Hello all my relatives. I am Myaamia. My Myaamia name is Neehweeta, which means she speaks. Nichole is my English name.
The Myaamia first emerged as a distinct people along the banks of the Saakiiweesiipi (St. Joseph’s River near South Bend, Indiana). We call our homelands Myaamionki (the place of the Myaamia). Today, we consider Myaamionki as along the Wabash River in Indiana (our heartland), the Marais des Cygnes River in Kansas, and the Neosho River in Oklahoma, reflecting our history. Our history consists of two forced removals, one literally at gunpoint from our original homelands in the Great Lakes region to Kansas, and one from Kansas into Northeastern Oklahoma, where we are currently based. As for so many other native peoples in the U.S., the history of our forced relocations is a painful memory and the cultural scars of that removal are still felt. Our original homeland in the Wabash River Valley in very real ways contributed to the creation of our culture, identity, spirituality, lifeways, and ways of knowing. Land is inextricably bound to who we are as Miami people.
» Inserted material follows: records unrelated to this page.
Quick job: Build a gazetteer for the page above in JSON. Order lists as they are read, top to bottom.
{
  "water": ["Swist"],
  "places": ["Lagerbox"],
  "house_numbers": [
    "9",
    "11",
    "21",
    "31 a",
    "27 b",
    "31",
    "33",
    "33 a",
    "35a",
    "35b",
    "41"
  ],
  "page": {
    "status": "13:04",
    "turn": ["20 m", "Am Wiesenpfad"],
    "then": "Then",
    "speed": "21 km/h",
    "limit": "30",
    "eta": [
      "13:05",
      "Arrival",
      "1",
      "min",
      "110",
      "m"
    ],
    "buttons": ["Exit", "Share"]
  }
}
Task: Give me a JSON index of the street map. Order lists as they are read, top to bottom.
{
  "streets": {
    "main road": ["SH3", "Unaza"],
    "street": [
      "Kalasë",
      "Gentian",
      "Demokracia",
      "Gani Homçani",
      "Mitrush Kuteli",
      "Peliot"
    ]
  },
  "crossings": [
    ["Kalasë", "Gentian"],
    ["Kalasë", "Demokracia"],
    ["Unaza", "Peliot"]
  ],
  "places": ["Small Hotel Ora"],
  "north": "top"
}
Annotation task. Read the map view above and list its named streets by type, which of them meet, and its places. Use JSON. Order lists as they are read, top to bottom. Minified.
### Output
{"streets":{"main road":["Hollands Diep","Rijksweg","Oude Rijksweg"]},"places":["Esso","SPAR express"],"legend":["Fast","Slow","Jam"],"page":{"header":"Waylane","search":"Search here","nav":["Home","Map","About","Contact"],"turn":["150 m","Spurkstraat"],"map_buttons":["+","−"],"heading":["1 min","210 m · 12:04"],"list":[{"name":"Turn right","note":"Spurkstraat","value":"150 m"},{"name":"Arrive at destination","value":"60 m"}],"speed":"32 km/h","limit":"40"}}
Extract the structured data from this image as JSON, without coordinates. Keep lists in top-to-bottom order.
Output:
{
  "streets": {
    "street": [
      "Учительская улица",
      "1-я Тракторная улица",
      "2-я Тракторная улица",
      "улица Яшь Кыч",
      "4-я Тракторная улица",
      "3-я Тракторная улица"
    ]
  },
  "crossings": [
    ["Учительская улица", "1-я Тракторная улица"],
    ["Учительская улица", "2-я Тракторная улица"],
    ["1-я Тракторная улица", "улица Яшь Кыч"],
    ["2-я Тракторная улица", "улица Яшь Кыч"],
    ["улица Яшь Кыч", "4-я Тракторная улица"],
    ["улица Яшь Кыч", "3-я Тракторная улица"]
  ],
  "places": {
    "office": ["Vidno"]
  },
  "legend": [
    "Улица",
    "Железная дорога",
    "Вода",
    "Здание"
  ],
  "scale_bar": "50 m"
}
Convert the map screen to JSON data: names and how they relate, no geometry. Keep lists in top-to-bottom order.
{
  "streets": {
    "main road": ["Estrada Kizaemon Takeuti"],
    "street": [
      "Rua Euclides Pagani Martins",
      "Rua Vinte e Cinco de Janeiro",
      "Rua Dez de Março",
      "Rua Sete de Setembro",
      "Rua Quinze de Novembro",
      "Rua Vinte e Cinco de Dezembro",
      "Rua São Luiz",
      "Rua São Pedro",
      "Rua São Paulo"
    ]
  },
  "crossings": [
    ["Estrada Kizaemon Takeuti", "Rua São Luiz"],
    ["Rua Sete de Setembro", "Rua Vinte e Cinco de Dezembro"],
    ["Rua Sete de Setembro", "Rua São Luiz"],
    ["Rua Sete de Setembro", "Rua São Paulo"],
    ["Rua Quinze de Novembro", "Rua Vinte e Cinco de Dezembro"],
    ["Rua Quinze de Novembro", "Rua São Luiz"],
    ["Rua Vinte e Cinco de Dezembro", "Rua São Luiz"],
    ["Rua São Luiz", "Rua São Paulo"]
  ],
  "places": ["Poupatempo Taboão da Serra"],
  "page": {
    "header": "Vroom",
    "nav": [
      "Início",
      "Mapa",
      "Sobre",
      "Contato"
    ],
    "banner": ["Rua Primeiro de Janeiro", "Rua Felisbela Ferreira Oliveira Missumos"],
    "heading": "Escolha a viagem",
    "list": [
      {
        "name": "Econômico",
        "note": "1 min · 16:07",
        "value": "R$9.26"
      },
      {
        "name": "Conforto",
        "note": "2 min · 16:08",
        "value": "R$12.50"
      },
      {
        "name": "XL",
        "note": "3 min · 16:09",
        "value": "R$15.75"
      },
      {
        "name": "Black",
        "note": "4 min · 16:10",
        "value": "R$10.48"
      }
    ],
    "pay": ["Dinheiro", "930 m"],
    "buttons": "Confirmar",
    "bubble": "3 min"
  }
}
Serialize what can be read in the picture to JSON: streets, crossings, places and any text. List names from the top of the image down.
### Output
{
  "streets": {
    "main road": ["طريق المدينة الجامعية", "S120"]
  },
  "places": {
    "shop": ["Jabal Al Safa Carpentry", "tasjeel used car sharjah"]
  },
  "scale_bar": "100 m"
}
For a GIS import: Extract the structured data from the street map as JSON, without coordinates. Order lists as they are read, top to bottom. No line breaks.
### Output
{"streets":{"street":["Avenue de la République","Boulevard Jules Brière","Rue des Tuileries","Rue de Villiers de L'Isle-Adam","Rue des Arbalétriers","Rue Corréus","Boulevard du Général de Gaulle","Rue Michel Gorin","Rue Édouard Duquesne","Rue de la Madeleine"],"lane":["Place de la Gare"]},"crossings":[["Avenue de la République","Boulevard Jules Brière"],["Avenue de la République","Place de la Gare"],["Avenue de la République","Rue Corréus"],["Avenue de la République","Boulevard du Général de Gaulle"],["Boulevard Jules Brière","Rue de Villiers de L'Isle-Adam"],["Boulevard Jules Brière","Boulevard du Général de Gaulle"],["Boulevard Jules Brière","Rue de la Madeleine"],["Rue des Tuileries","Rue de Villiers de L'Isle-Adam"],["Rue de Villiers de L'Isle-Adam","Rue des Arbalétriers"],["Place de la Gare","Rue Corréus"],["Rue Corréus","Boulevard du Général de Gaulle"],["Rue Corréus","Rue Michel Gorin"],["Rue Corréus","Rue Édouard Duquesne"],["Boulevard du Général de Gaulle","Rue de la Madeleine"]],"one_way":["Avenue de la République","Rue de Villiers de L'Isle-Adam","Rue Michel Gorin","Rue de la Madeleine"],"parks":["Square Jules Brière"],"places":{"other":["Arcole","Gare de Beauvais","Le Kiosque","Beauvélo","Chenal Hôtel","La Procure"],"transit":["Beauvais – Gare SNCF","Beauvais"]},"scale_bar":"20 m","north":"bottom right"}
Over the past several years, higher education institutions in the United States have begun to adopt land acknowledgements. Doing so is consistent with a university’s commitments to diversity, equity, and inclusion. Moreover, doing so is not merely symbolic and rhetorical but rather constitutes action by which higher education honors the history of the land, linking Indigenous peoples to the land upon which the institution sits, and recognizing the institution’s own role in fostering inequities.
Most, if not all, higher education institutions reside on land that was often unscrupulously obtained from Native Americans. Universities are and should be at the forefront of acknowledging and confronting, painful truths and finding reconciliation and insight through that process. In many cases, universities are wrestling with past and continuing injustices of African Americans. While the jury is out as to whether this will create meaningful and lasting change, fewer are making progress in this journey with Native Americans.
All universities occupy land that was once and probably still is home to Indigenous peoples. Many universities occupy land that was dispossessed from Indigenous peoples through unethical and often violent practices. Of all American cultural institutions, universities should be at the vanguard of facing these historical (and contemporary) realities.
As both an Indigenous person and a university system administrator, thinking about equity as it applies to Native Americans comes naturally. In addition to being an enrolled citizen of the Miami Nation of Oklahoma, I am also the Assistant Vice Chancellor for Academic Affairs at the University of Texas System. The University of Texas System consists of eight academic and six health sciences institutions and serves over 240,000 students annually.